Futsal brasileiro, muita paixão e pouca visibilidade

Amandinha, Rodrigo “capita” e outros nomes de influência no futsal falam sobre a realidade da modalidade

Foto: Reproução/CBFS

O futsal, assim como todos os outros esportes, parou com a pandemia da Covid-19. A modalidade teve diversas competições canceladas para este ano e, no Brasil, o calendário de jogos segue indefinido e o cenário preocupante. Mas, para amenizar a saudade, que tal conhecer mais desse esporte apaixonante e tão pouco divulgado em nosso país?

É hora de conhecer mais sobre a representatividade, a seleção, as Olimpíadas, os problemas, as soluções e tantos outros fatores que estão por trás do futsal. Esse cenário será apresentado com falas de quem entende e vive a realidade do assunto, como: Amandinha, Ana Thais Matos, Daniel Pereira, Rodrigo Hardy “capita”, Antonia Silva, Rodrigo Saldanha, Carlos Longen e Julia Rosado.

Representatividade do Brasil

A liga de futsal brasileira é uma das mais fortes e competitivas do mundo, por isso, o Brasil tem muito que se orgulhar. Mais do que isso, é preciso valorizar os atletas que representam o país na modalidade.

Do território nacional, o aposentado Falcão foi eleito quatro vezes melhor do mundo. Aclamado como o melhor jogador da história do futsal pela FIFA, ele é o maior artilheiro de todas as seleções do Brasil (considerando os atletas do campo, da areia e do futsal).

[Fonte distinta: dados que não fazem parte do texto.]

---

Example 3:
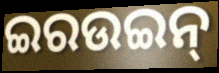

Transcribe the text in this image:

ଇରଉଇନ୍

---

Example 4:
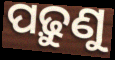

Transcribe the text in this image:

ପଢ଼ୁଣୁ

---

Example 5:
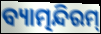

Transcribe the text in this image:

ବ୍ୟାତ୍ମନ୍ଦିରମ୍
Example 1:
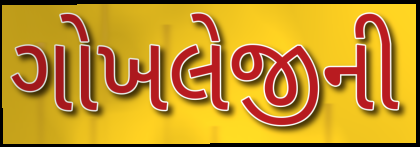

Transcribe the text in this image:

ગોખલેજીની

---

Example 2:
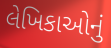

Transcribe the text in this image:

લેખિકાઓનું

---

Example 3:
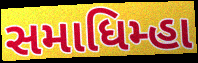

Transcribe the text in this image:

સમાધિમ્હા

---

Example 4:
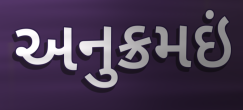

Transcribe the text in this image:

અનુક્રમઇં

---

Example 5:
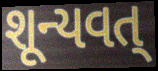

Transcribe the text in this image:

શૂન્યવત્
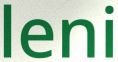
leni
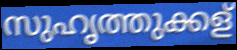
സുഹൃത്തുക്കള്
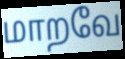
மாறவே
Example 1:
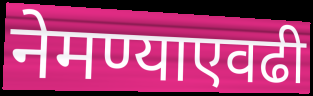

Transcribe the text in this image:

नेमण्याएवढी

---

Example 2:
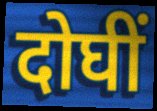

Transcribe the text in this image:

दोघीं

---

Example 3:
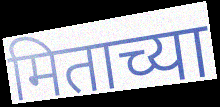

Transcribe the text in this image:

मिताच्या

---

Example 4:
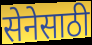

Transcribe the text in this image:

सेनेसाठी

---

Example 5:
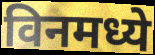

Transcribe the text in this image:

विनमध्ये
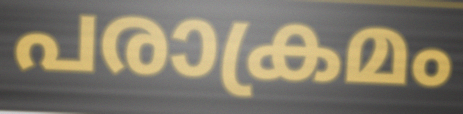
പരാക്രമം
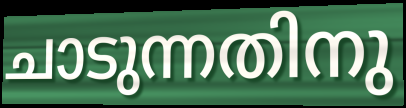
ചാടുന്നതിനു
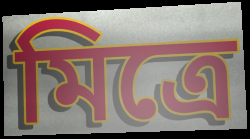
মিত্রে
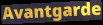
Avantgarde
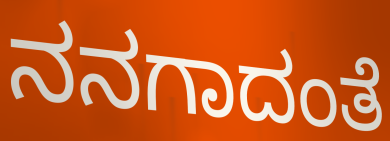
ನನಗಾದಂತೆ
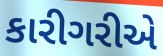
કારીગરીએ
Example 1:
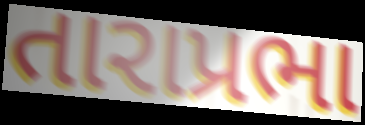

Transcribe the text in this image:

તારાપ્રભા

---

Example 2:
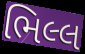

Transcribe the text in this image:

ભિલ્લ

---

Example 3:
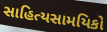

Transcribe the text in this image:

સાહિત્યસામયિકો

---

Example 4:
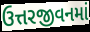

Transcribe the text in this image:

ઉત્તરજીવનમાં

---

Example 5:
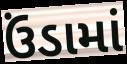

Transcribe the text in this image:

ઉંડામાં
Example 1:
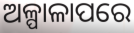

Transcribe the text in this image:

ଅଳ୍ପାଳାପରେ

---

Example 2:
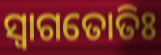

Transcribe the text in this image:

ସ୍ଵାଗତୋତିଃ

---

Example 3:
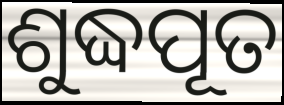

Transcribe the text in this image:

ଶୁଦ୍ଧପୂତ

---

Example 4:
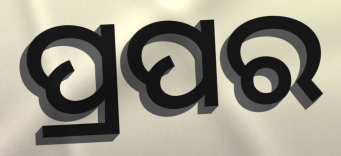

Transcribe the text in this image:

ପ୍ରପର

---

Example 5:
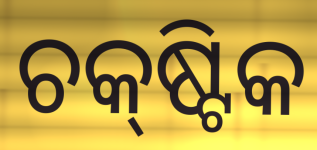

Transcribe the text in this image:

ଚକ୍‌ଷ୍ଟିକ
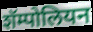
शॅम्पोलियन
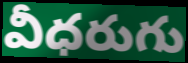
వీధరుగు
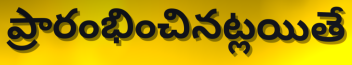
ప్రారంభించినట్లయితే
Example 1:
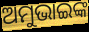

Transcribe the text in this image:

ଅମୁଭାଇଙ୍କ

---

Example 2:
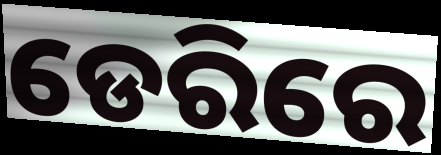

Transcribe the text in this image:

ଡେରିରେ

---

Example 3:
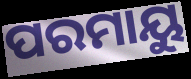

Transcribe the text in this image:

Enquanto isso, no feminino, temos a Amandinha, atual melhor jogadora de futsal do mundo. A atleta do Leoas da Serra (Santa Catarina) e da seleção brasileira carrega esse título por seis anos consecutivos.

Em março deste ano, foram anunciados os melhores do mundo da modalidade pela Futsal Planet. O Brasil, além de ter a Amandinha como melhor jogadora, também conquistou outras premiações: o de melhor jogador com Ferrão (Barcelona); o de melhor goleiro com Higuita (Kairat) e o de melhor jogador jovem com Leozinho (Magnus Futsal).

Além das conquistas dos atletas, também vieram as premiações das melhores equipes. No top 5 estão três times do Brasil: ACBF, atual campeão da Libertadores da América; Magnus, atual campeão do mundial de clubes e vice-campeão da Liga Nacional de Futsal (LNF); e o Pato Futsal, bicampeão da Liga Nacional de Futsal.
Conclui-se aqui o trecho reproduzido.